Veröffentlicht: 09.05.2019
Nachts war die Zeit, in welcher ich im Hostel als Barkeeper gearbeitet habe, in der ersten Woche drei Tage, in der zweiten und dritten Woche fünf und in der letzten Woche 6 Tage. Mein Dienst fing jedes Mal abends um 18 Uhr an und endete nach Schließung und Säuberung der Bar, was etwa zwischen 1:30 und 3:30 war. Häufig bin ich danach mit meinen Arbeitskollegen allerdings noch in eine andere Bar oder in den Club Las Arenas eine Tür weiter gegangen.
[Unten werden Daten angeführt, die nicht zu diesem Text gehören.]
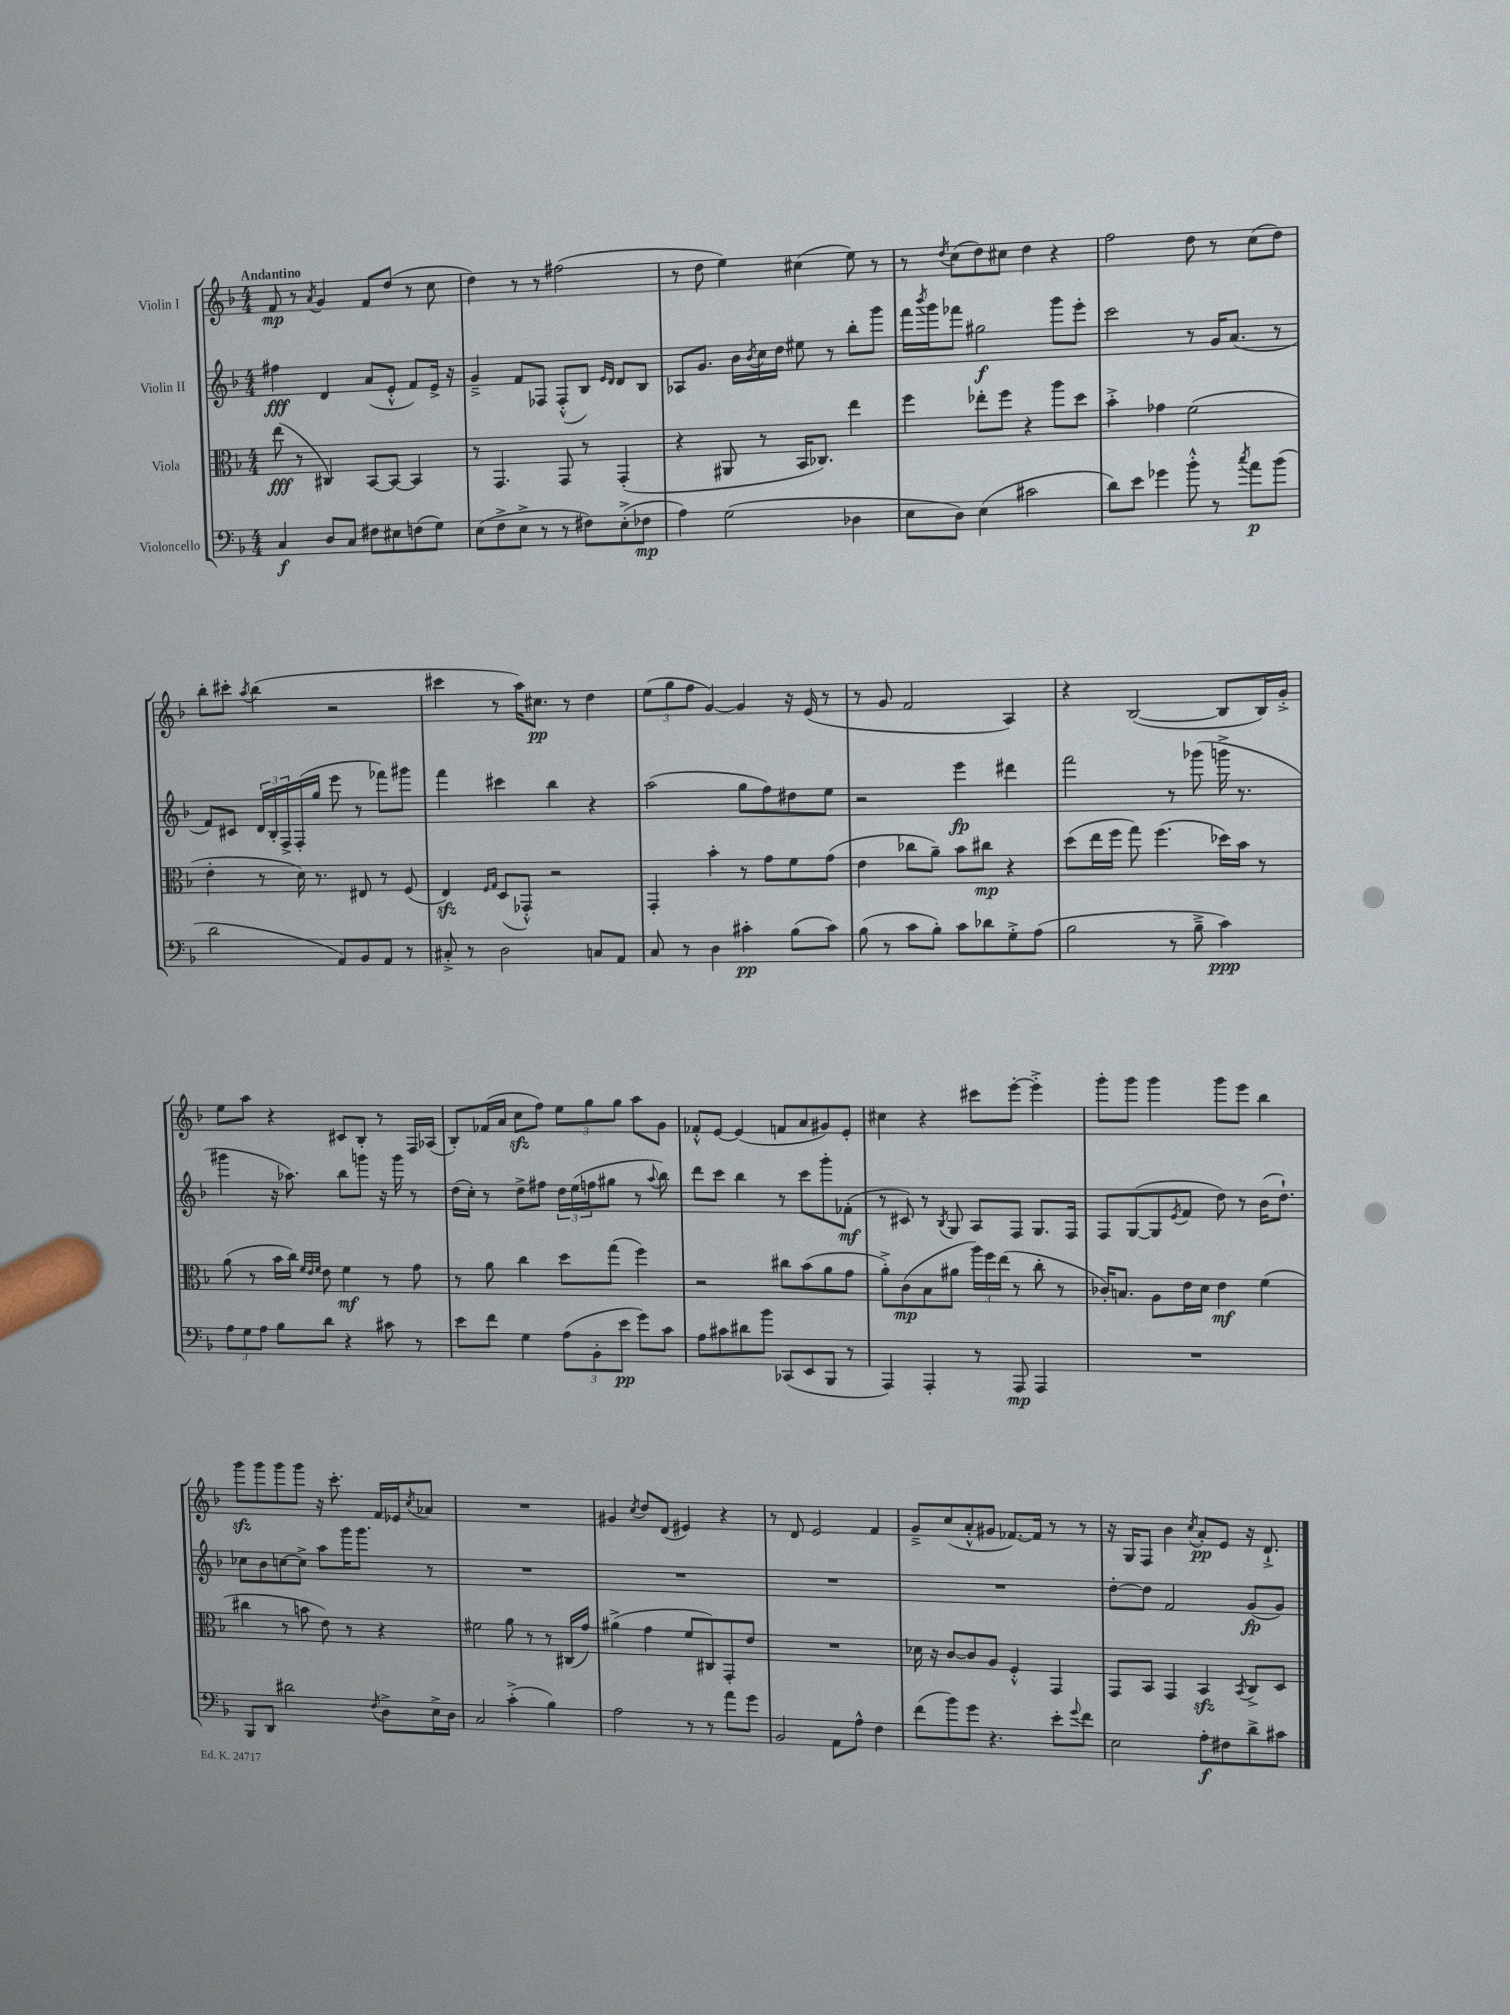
<<
\new StaffGroup <<
\new Staff = "s0" \with { instrumentName = "Violin I" } {
    \clef treble \key f \major \numericTimeSignature \time 4/4 \tempo "Andantino"
    f'8\mp r8 \acciaccatura { a'8 } g'4 f'8 d''8( r8 c''8 |
    d''4) r8 r8 fis''2( |
    r8 d''8 e''4) cis''4( e''8) r8 |
    r8 \acciaccatura { d''8 } c''8( d''8) cis''8 d''4 r4 |
    f''2 d''8 r8 c''8( d''8) |
    bes''8-. cis'''8-. \acciaccatura { a''8 } bes''4( r2 |
    cis'''4 r8 a''16) cis''8.\pp r8 d''4 |
    \tuplet 3/2 { e''8( g''8 f''8 } g'4~) g'4 r16 e'16( r8 |
    r8 g'8 f'2 a4) |
    r4 bes2~( bes8 bes16) g'16-.-> |
    e''8 a''8 r4 cis'8 bes8-. r8 f16 aes16( |
    bes8-.) fes'16( a'16 c''8\sfz f''8) \tuplet 3/2 { e''8 g''8 g''8 } a''8 g'8 |
    fes'8-.-^ e'8~ e'4( f'8 a'8 gis'8) e'8-. |
    cis''4 r4 cis'''8 e'''8~-. e'''4-.-> |
    g'''8-. g'''8 g'''4 g'''8 e'''8 bes''4 |
    g'''8\sfz g'''8 g'''8 g'''8 r16 c'''8.-. f'16 ees'16 \acciaccatura { c''8 } aes'8 |
    R1 |
    gis'4 \acciaccatura { c''8 } d''8 d'8( eis'4) r4 |
    r8 d'8 e'2 f'4 |
    g'8---> c''8( a'8-.-^ gis'8 fes'8.~) fes'16 r8 r8 |
    r16 g16 f8 bes'4 \acciaccatura { c''8 } a'8-.\pp e'8 r16 d'8.-!-> \bar "|." |
}
\new Staff = "s1" \with { instrumentName = "Violin II" } {
    \clef treble \key f \major \numericTimeSignature \time 4/4
    fis''4\fff d'4 a'8( e'8-.-^ f'8) e'16-> r16 |
    g'4---> f'8 fes8 fes8-.-^( bes8) \grace { e'16 d'16 } d'8 bes8 |
    aes8 g'8. bes'16 \acciaccatura { bes'8 } c''16 d''16 eis''8 r8 bes''8-. g'''8 |
    f'''16 \acciaccatura { bes'''8 } g'''16 fes'''8 gis''2\f g'''8 e'''8-. |
    c'''2 r8 g'16 a'8.( r8 |
    f'8) cis'8 \tuplet 3/2 { d'16 bes16-. f16-> } f16-.( g''16 e'''8 r8 fes'''8) gis'''8 |
    f'''4 cis'''4 bes''4 r4 |
    a''2( g''8 f''8) dis''8 e''8 |
    r2 e'''4\fp dis'''4 |
    f'''2 r8 ges'''8( g'''16-> r8. |
    gis'''4 r16 aes''8.) bes''8 g'''8 r16 g'''16 r8 |
    d''16( c''16-.) r8 d''8-> fis''8 \tuplet 3/2 { d''16 e''16( f''16 } gis''8 r8 \appoggiatura { a''8 } bes''8) |
    d'''8 c'''8 bes''4 r8 c'''8 g'''8-. fes'8-.\mf( |
    r8 cis'8) r8 \acciaccatura { bes8 } g8 a8 f8 g8. f16 |
    f8 g8~( g8 \acciaccatura { e'8 } f'8 d''8) r8 bes'16( d''8.-!) |
    ces''8 bes'8 c''8~ c''8-> a''8 g'''16 g'''8. r8 |
    R1 |
    R1 |
    R1 |
    R1 |
    d''8~-. d''8 f'2 g'8\fp( g'8) \bar "|." |
}
\new Staff = "s2" \with { instrumentName = "Viola" } {
    \clef alto \key f \major \numericTimeSignature \time 4/4
    e''8\fff( r8 cis4) bes,8~ bes,8~ bes,4 |
    r8 g,4. g,8 r8 g,4-.( |
    r4 ais,8 r8 bes,16 ces8.) e''4 |
    f''4 ees''8-. f''8 r4 a''8 d''8 |
    bes'4-.-> ges'4 f'2( |
    e'4-. r8 d'16) r8. eis8 r8 f8( |
    e4\sfz) \grace { f16 g16 } d8( ges,8-.-^) r2 |
    g,4-. bes'4-. r8 g'8 f'8 g'8( |
    e'4 ces''8 a'8--) bes'8 cis''8\mp r4 |
    d''8( e''16 f''16 g''8) f''4.( des''16) bes'16 r8 |
    a'8( r8 bes'16 c''16) \grace { f'32 e'32 f'32 } e'8 f'4\mf r8 g'8 |
    r8 a'8 c''4 d''8 g''8( f''4) |
    r2 cis''8 bes'8( a'8 g'8 |
    a'8-.->) c'8\mp( bes8 ais'8 \tuplet 3/2 { a''16) f''16 e''16( } r8 c''8-. r8 |
    ces'16-.) b8. a8 e'16 d'16 e'4\mf f'4( |
    cis''4 r8 b'8 e'8) r8 r4 |
    fis'2 a'8 r8 r8 cis16( g'16) |
    ais'4->( g'4 f'8 cis8) g,8-. e'8 |
    R1 |
    des'16 r16 c'8~ c'8 a8 f4-.-^ g,4 |
    g,8 bes,8 g,4 bes,4\sfz \acciaccatura { bes,8 } c8-> d8 \bar "|." |
}
\new Staff = "s3" \with { instrumentName = "Violoncello" } {
    \clef bass \key f \major \numericTimeSignature \time 4/4
    c4\f d8 c8 fis8 eis8 f8( g8) |
    e8( f8-> e8-> r8 r8 fis8) e8-.->( fes8\mp |
    a4) g2( des4 |
    e8 d8) e4( cis'2 |
    d'8) e'8 ges'4 bes'8-.-^ r8 \acciaccatura { c''8 } a'8\p bes'8( |
    d'2 a,8) bes,8 a,8 r8 |
    cis8-.-> r8 d2 c8 a,8 |
    c8 r8 d4 cis'4-.\pp bes8( cis'8) |
    bes8( r8 c'8 bes8-.) c'8 des'8 g8-.-> a8( |
    bes2 r8 bes8---> c'4\ppp) |
    \tuplet 3/2 { a8 g8 a8 } bes8 d'8 r4 cis'8 r8 |
    e'8 f'8 g4 \tuplet 3/2 { a8( bes,8-. e'8\pp } g'8) c'8 |
    a8 cis'8 dis'8 bes'8 ces,8( e,8 bes,,8 r8 |
    a,,4) a,,4-. r8 a,,8\mp a,,4 |
    R1 |
    bes,,8 d,8 dis'2 \acciaccatura { f8 } d8-> e16-> d16 |
    c2 c'4-.->( bes4) |
    a2 r8 r8 a'8 g'8 |
    bes,2 a,8 a8-^ f4 |
    f'8( bes'8) g'8 r4. e'8-. \appoggiatura { g'8 } f'8 |
    e2 a8-.\f fis8 d'8-> cis'8 \bar "|." |
}
>>
>>
\layout { \context { \Score \remove "Bar_number_engraver" } }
An diesen Tagen war es auch ganz normal, sich vorher erstmal einen Grillteller mit Kartoffeln, Hähnchenspieß und Würstchen zu gönnen, welcher nachts direkt vor dem Hostel als Streetfood verkauft wurde. Auch wenn Huacachina nicht mehr als 100 Einwohner zählt, war es möglich, bis morgens zwischen 7 und 10 Uhr auszugehen und zu feiern, was des Öfteren auch vorgekommen ist, da man tagsüber wie gesagt nicht viel unternehmen konnte.
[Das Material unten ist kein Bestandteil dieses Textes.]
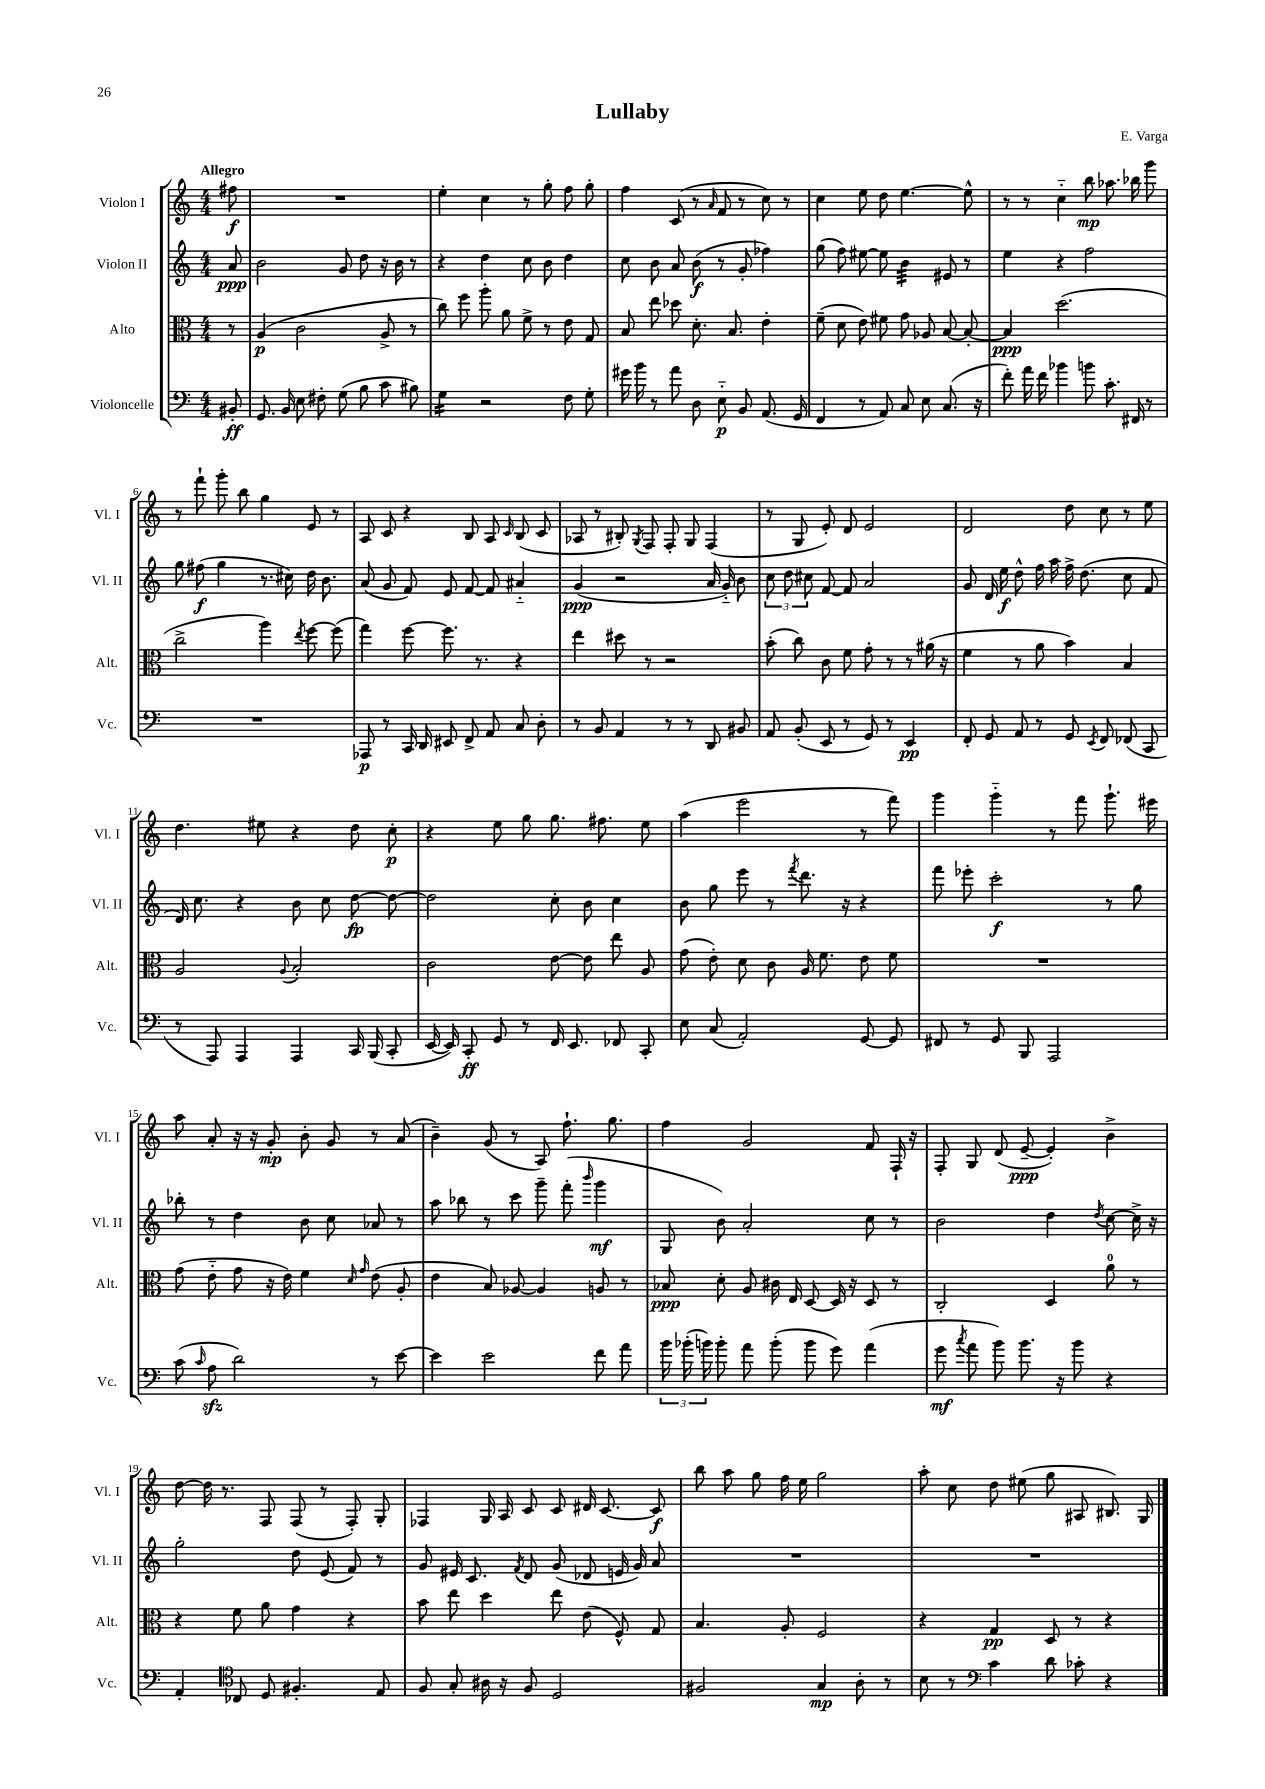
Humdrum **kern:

Meine Arbeit selbst hat mir unglaublich viel Spaß gemacht. Zu meinen Aufgaben hat es gehört, hinter der Bar Essens- und Getränkebestellungen aufzunehmen, Cocktails zu mixen, das Essen zu servieren und natürlich auf Ordnung und Sauberkeit zu achten. Ein paar positive Nebeneffekte hat das Arbeiten in einem Partyhostel allerdings auch, welche dir das Gefühl geben, gerade nicht zu arbeiten, sondern selber zu feiern. Um unsere Gäste zum Trinken und Feiern zu Animieren, haben wir selbst ab und an auf dem Tresen getanzt oder hinter der Bar einzelne Trinkspiele mit Würfeln oder Schere, Stein, Papier gespielt, wenn wir gerade zeitlich Luft hatten. Der Verlierer musste dabei je einen Shot für alle ausgeben, die mitgespielt hatten. Mindestens einmal am Abend wurde außerdem "Flip-Cup" gespielt, bei welchem die Gäste gegen die Barkeeper angetreten sind. Entlang des Tresens wurde auf der einen Seite für jeden Gast ein Becher mit wenigen Zentimetern Bier platziert, auf der anderen Seite für die Barkeeper die gleiche Anzahl. Nach meinem geliebten "aaaay Selina" unseres Barkeepers ins Mikrophon, musste man in einem Rennen das Bier trinken und anschließend den leeren Becher flippen, bis er auf dem Kopf stehen geblieben ist. Erst wenn die Person vor einem dies geschafft hatte, durfe man selber beginnen. Dadurch dass wir selbstverständlich viel weniger Barkeeper als Gäste waren, mussten wir selber immer 4-7 Becher spielen, damit die Anzahl gleich ist. Vermutlich ist das der Grund, wieso wir so geübt darin waren und bis auf ein einziges Mal jeden Abend gewonnen haben.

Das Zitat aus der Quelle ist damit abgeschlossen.